Он удалился в пещеру, где в течение семи месяцев приводил в порядок свои дела – мы уже видели на примере Людовика Святого, что мистикам мог быть не чужд практицизм. После этого он передал часть средств жене и детям, дабы обеспечить их, собственную же долю раздал нищим и пустился в путь в одежде францисканского монаха (хотя, судя по всему, формального обета не давал).
В Париже, Риме, может быть, в Иерусалиме, в других местах Европы и Азии он выступал с планами обращения неверных. Нет, Луллий не отрицал возможности нового крестового похода. Он даже строил планы окончательного отвоевания христианами Испании, дабы оттуда вторгнуться в Северную Африку (может быть, эти идеи дошли и до Людовика Святого, и этим объясняется поход в Тунис?). Он предлагал сделать Родос и Мальту базами для этого похода (а ведь иоанниты нечто подобное проделали). При этом он желал, чтобы крестоносное войско сопровождали врачи и санитары, ибо армия ратников Божьих нередко более страдала от болезней (вспомним печальный эпилог Восьмого крестового похода, хотя Луллий пишет еще до этого), нежели от сражений. Причем – любопытная вещь – медики должны были обслуживать и местное население.
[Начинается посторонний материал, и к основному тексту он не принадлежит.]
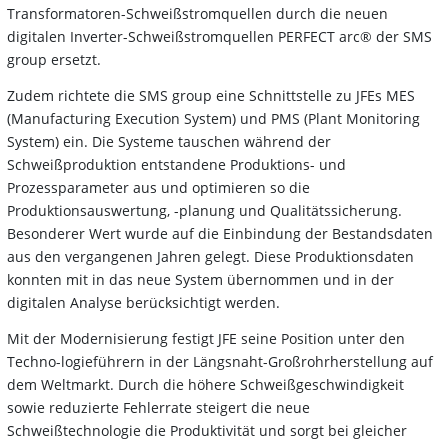
Transformatoren-Schweißstromquellen durch die neuen
digitalen Inverter-Schweißstromquellen PERFECT arc® der SMS
group ersetzt.
Zudem richtete die SMS group eine Schnittstelle zu JFEs MES
(Manufacturing Execution System) und PMS (Plant Monitoring
System) ein. Die Systeme tauschen während der
Schweißproduktion entstandene Produktions- und
Prozessparameter aus und optimieren so die
Produktionsauswertung, -planung und Qualitätssicherung.
Besonderer Wert wurde auf die Einbindung der Bestandsdaten
aus den vergangenen Jahren gelegt. Diese Produktionsdaten
konnten mit in das neue System übernommen und in der
digitalen Analyse berücksichtigt werden.
Mit der Modernisierung festigt JFE seine Position unter den
Techno-logieführern in der Längsnaht-Großrohrherstellung auf
dem Weltmarkt. Durch die höhere Schweißgeschwindigkeit
sowie reduzierte Fehlerrate steigert die neue
Schweißtechnologie die Produktivität und sorgt bei gleicher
Ибо не завоевание видел каталонский философ целью крестового похода. Цель, как было сказано, – обращение: «Как только сарацины будут обращены, не составит труда и обращение остального мира». И еще: «Ведь христиане не в мире живут с сарацинами, Господи, и потому не осмеливаются вступать с ними в споры о вере, когда приезжают к ним. А когда установится мир, христиане получат возможность ездить и наставлять сарацин на путь истины, пользуясь благодатью Святого Духа и истинными доводами в пользу совершенства Твоих атрибутов». Конечно, подпереть слово силой неплохо, но не это главное. Война – это, как мы бы сказали сегодня, принуждение к миру, а проповедь будет успешна лишь в условиях мира. Да, может быть, война и вообще не нужна (дорогой читатель, не ищи строгой логики в писаниях одного из основателей современной математической логики).
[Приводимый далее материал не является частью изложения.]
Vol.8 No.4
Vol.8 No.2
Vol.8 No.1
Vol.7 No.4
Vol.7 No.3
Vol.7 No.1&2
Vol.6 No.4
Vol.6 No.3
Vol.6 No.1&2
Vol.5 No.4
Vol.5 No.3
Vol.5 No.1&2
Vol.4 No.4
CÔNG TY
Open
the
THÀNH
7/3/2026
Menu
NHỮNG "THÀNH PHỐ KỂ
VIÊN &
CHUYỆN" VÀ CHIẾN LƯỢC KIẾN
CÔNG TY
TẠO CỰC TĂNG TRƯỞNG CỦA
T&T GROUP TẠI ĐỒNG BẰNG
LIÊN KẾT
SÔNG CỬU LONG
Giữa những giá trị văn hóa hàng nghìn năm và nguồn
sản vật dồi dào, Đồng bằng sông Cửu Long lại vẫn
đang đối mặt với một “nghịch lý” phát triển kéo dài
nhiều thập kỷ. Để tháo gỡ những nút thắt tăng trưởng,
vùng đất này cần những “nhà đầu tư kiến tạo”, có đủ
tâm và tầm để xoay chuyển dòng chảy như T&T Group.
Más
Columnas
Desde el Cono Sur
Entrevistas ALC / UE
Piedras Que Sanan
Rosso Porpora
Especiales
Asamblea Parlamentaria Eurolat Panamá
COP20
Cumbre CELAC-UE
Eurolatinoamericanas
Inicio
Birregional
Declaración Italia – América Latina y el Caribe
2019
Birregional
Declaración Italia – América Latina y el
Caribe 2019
Обращаясь к Богу, давая свой обет, Луллий говорит: «Я вижу рыцарей-мирян, отправляющихся за море в Святую Землю, которую они завоевывают силой оружия, но, изнурив себя, они не достигают цели. Поэтому я понял, что завоевывать нужно так, как это делал Ты, Господи, со Своими апостолами, то есть любовью, молитвой и слезами. Так пусть же в путь тронутся святые рыцари-монахи, осененные крестом и исполненные благодати Святого Духа, чтобы проповедовать неверным истину Страстей и из любви к Тебе творить то, что Ты сотворил из любви к ним; и они могут быть уверены, что если они из любви к Тебе примут мучения, то Ты удовлетворишь их во всем, что они пожелают сделать ради славы Твоей».
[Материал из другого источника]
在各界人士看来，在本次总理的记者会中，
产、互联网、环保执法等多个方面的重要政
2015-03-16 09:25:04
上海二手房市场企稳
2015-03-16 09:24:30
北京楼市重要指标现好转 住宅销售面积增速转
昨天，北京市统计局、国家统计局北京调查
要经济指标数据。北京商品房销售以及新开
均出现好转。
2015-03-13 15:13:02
Но проповедовать нужно так, чтобы сарацины поняли эту проповедь, а значит – на их языке. Логические доводы, конечно, важны, но язык важнее. И вот он, используя прежние связи при дворе королей Мальорки, добивается создания в 1267 г. в Монпелье коллежа Мирамар, где на деньги из мальоркской королевской казны должны обучаться тринадцать монахов, предназначенных к миссионерской деятельности, и главным предметом будет арабский язык. Уже позднее, на Вьеннском соборе (XV Вселенский по католическому счету) в 1312 г. по его предложению Церковь выступила за учреждение – и это было сделано – кафедр еврейского, халдейского (так называли тогда сирийский) и, главное, арабского языков в университетах в Париже, Оксфорде, Болонье и Саламанке.